横須賀は今、少子・高齢化による「閉塞感・停滞感の蔓延」で自信を失っています。横須賀を復活させたいという市民が秘めているマインドを盛り上げて、ストーリーとしてまとまりをつくっていくことが私の使命だと思っています。

―横須賀再興プランでは、目指すまちづくりの方向性の一つに海洋都市を掲げ、最重点施策の第1の柱に経済・産業の再興を挙げています。横須賀には、住友重機械マリンエンジニアリング横須賀造船所、海洋研究開発機構、港湾空港技術研究所など海洋関係の企業や研究機関が数多く集積しています。海洋分野の産業振興にはどう取り組みますか。

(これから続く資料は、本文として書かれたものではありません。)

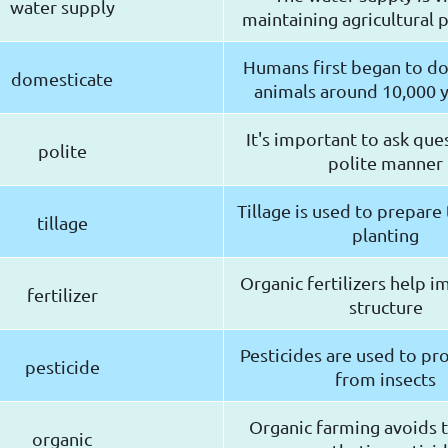
water supply
maintaining agricultural 
Humans first began to d
domesticate
animals around 10,000 
It's important to ask ques
polite
polite manner
Tillage is used to prepare 
tillage
planting
Organic fertilizers help i
fertilizer
structure
Pesticides are used to pr
pesticide
from insects
Organic farming avoids t
organic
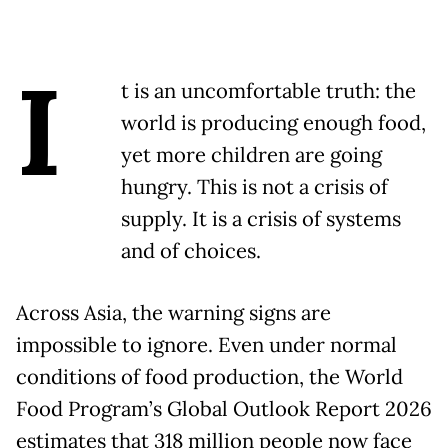
I
t is an uncomfortable truth: the
world is producing enough food,
yet more children are going
hungry. This is not a crisis of
supply. It is a crisis of systems
and of choices.
Across Asia, the warning signs are
impossible to ignore. Even under normal
conditions of food production, the World
Food Program’s Global Outlook Report 2026
estimates that 318 million people now face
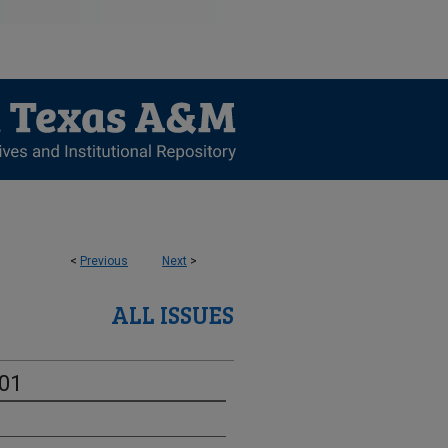
<
Previous
Next
>
ALL ISSUES
-01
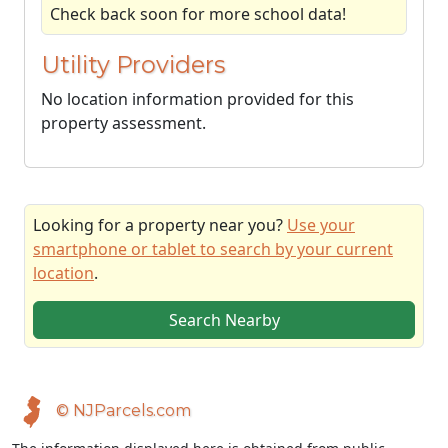
Check back soon for more school data!
Utility Providers
No location information provided for this
property assessment.
Looking for a property near you?
Use your
smartphone or tablet to search by your current
location
.
Search Nearby
© NJParcels.com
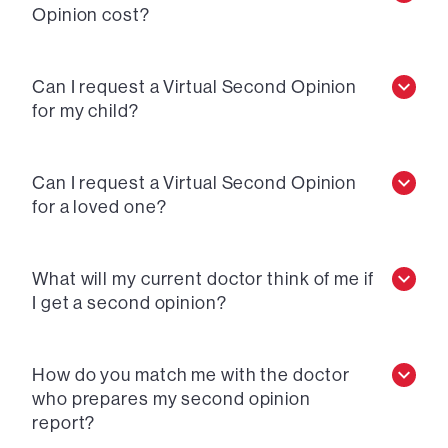
Opinion cost?
Can I request a Virtual Second Opinion
for my child?
Can I request a Virtual Second Opinion
for a loved one?
What will my current doctor think of me if
I get a second opinion?
How do you match me with the doctor
who prepares my second opinion
report?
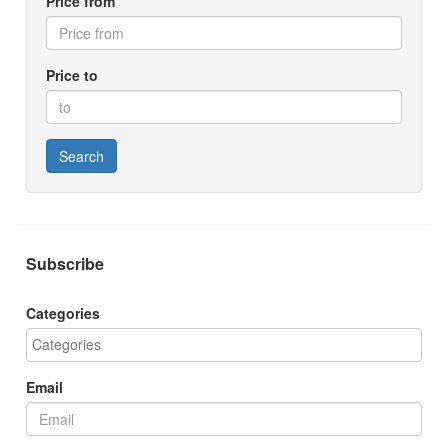
Price from
Price to
Search
Subscribe
Categories
Email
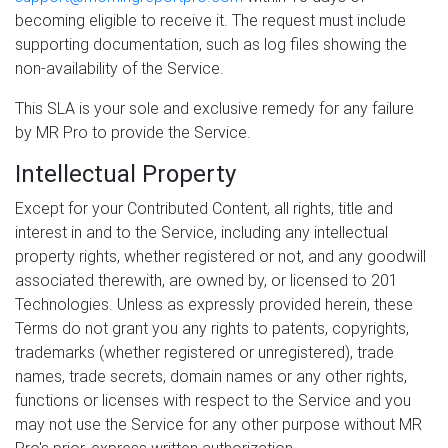
becoming eligible to receive it. The request must include
supporting documentation, such as log files showing the
non-availability of the Service.
This SLA is your sole and exclusive remedy for any failure
by MR Pro to provide the Service.
Intellectual Property
Except for your Contributed Content, all rights, title and
interest in and to the Service, including any intellectual
property rights, whether registered or not, and any goodwill
associated therewith, are owned by, or licensed to 201
Technologies. Unless as expressly provided herein, these
Terms do not grant you any rights to patents, copyrights,
trademarks (whether registered or unregistered), trade
names, trade secrets, domain names or any other rights,
functions or licenses with respect to the Service and you
may not use the Service for any other purpose without MR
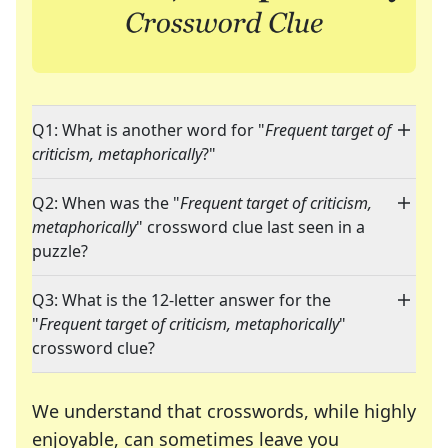
Q1: What is another word for "
Frequent target of
criticism, metaphorically
?"
Q2: When was the "
Frequent target of criticism,
metaphorically
" crossword clue last seen in a
puzzle?
Q3: What is the 12-letter answer for the
"
Frequent target of criticism, metaphorically
"
crossword clue?
We understand that crosswords, while highly
enjoyable, can sometimes leave you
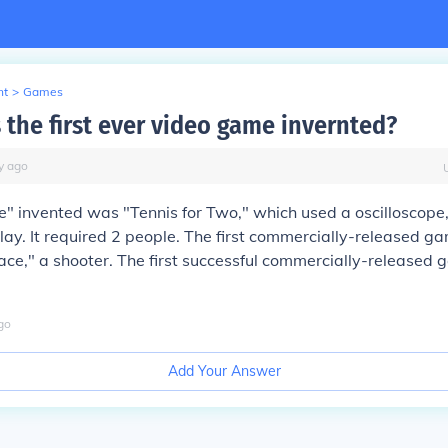
nt
>
Games
the first ever video game invernted?
y
ago
e" invented was "Tennis for Two," which used a oscilloscope
lay. It required 2 people. The first commercially-released 
ce," a shooter. The first successful commercially-released
go
Add Your Answer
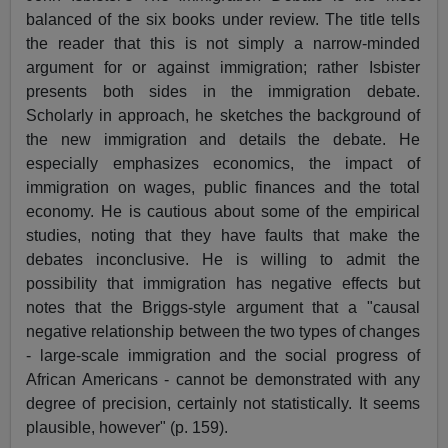
balanced of the six books under review. The title tells
the reader that this is not simply a narrow-minded
argument for or against immigration; rather Isbister
presents both sides in the immigration debate.
Scholarly in approach, he sketches the background of
the new immigration and details the debate. He
especially emphasizes economics, the impact of
immigration on wages, public finances and the total
economy. He is cautious about some of the empirical
studies, noting that they have faults that make the
debates inconclusive. He is willing to admit the
possibility that immigration has negative effects but
notes that the Briggs-style argument that a "causal
negative relationship between the two types of changes
- large-scale immigration and the social progress of
African Americans - cannot be demonstrated with any
degree of precision, certainly not statistically. It seems
plausible, however" (p. 159).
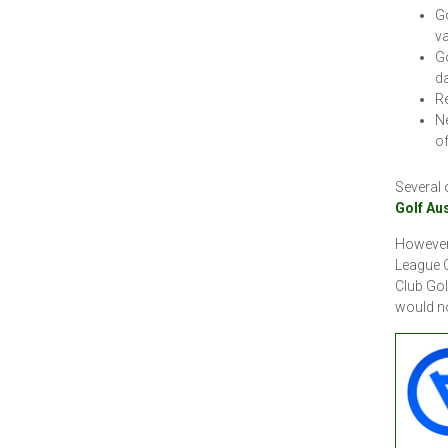
Go
va
Go
da
Re
Ne
of
Several 
Golf Au
However,
League C
Club Gol
would n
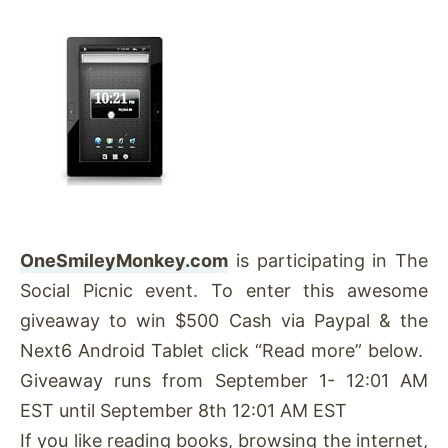
OneSmileyMonkey.com
is participating in The
Social Picnic event. To enter this awesome
giveaway to win $500 Cash via Paypal & the
Next6 Android Tablet click “Read more” below.
Giveaway runs from September 1- 12:01 AM
EST until September 8th 12:01 AM EST
If you like reading books, browsing the internet,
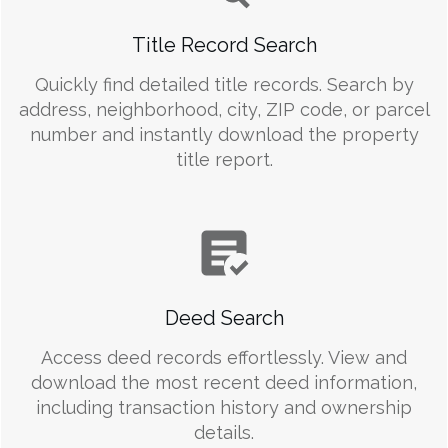
Title Record Search
Quickly find detailed title records. Search by
address, neighborhood, city, ZIP code, or parcel
number and instantly download the property
title report.
Deed Search
Access deed records effortlessly. View and
download the most recent deed information,
including transaction history and ownership
details.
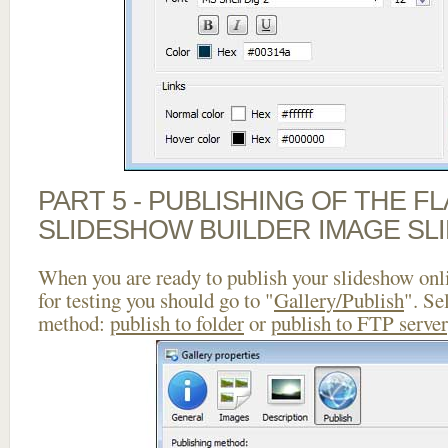
PART 5 - PUBLISHING OF THE F
SLIDESHOW BUILDER IMAGE SL
When you are ready to publish your slideshow onlin
for testing you should go to "
Gallery/Publish
". Se
method:
publish to folder
or
publish to FTP server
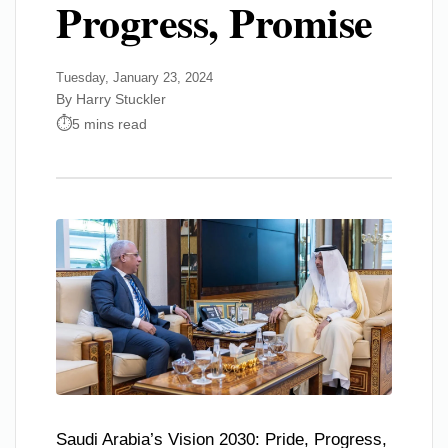
Progress, Promise
Tuesday, January 23, 2024
By Harry Stuckler
5 mins read
Saudi Arabia’s Vision 2030: Pride, Progress,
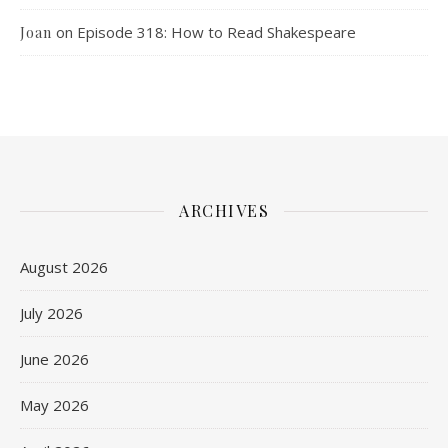
on
Episode 318: How to Read Shakespeare
Joan
ARCHIVES
August 2026
July 2026
June 2026
May 2026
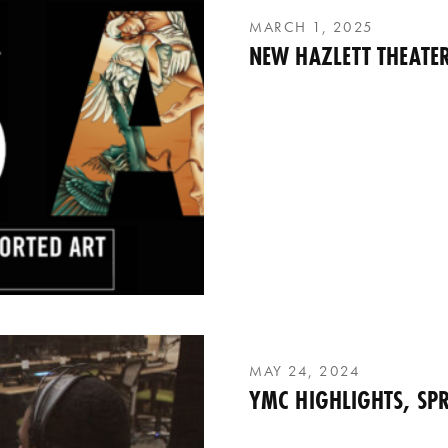
MARCH 1, 2025
NEW HAZLETT THEATER
MAY 24, 2024
YMC HIGHLIGHTS, SPR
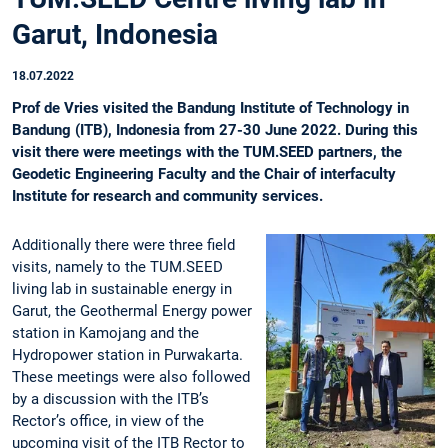
Garut, Indonesia
18.07.2022
Prof de Vries visited the Bandung Institute of Technology in
Bandung (ITB), Indonesia from 27-30 June 2022. During this
visit there were meetings with the TUM.SEED partners, the
Geodetic Engineering Faculty and the Chair of interfaculty
Institute for research and community services.
Additionally there were three field
visits, namely to the TUM.SEED
living lab in sustainable energy in
Garut, the Geothermal Energy power
station in Kamojang and the
Hydropower station in Purwakarta.
These meetings were also followed
by a discussion with the ITB’s
Rector’s office, in view of the
upcoming visit of the ITB Rector to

(上地) 市長に就任してすぐに海洋関係の企業や研究機関と共同でさまざまな会合を開いて、連携を深めています。海洋産業を横須賀へさらに集積して、新しい産業を創出できる仕組みを今年度からつくっていきたいと考えています。

―経済・産業を支える物流面の強化にはどのように取り組みますか。

(上地) 市長に就いて真っ先に国道357号(東京湾岸道路)の早期整備を要望しました。357号は1988年6月に都市計画決定がなされ、1993年度に八景島(横浜市金沢区)まで整備されましたが、残念ながら30年にわたり未整備の状態が続いていました。昨年秋に国に要望活動を行い、2017年度補正予算の成立を踏まえ、夏島地区の工事が着工されました。整備が進めば物流コストも低減しますし、物流の効率化による新たな企業の進出や横須賀港の取扱貨物量の増加も期待できます。また、国道16号の渋滞も緩和されます。

―宮崎県日向市との連携・協力協定に基づく久里浜港への航路誘致の取り組みはどのように進めますか。

(上地) 久里浜港を海上物流の拠点にしたいと思います。東京湾の中まで行かずに船の貨物を積み降ろしできれば首都圏全体の物流の活性化にも貢献できます。背後圏との連携や物流の活性化方策などについて、今年度に改めて物流調査をして、その結果を踏まえてトップセールスをしたいと考えています。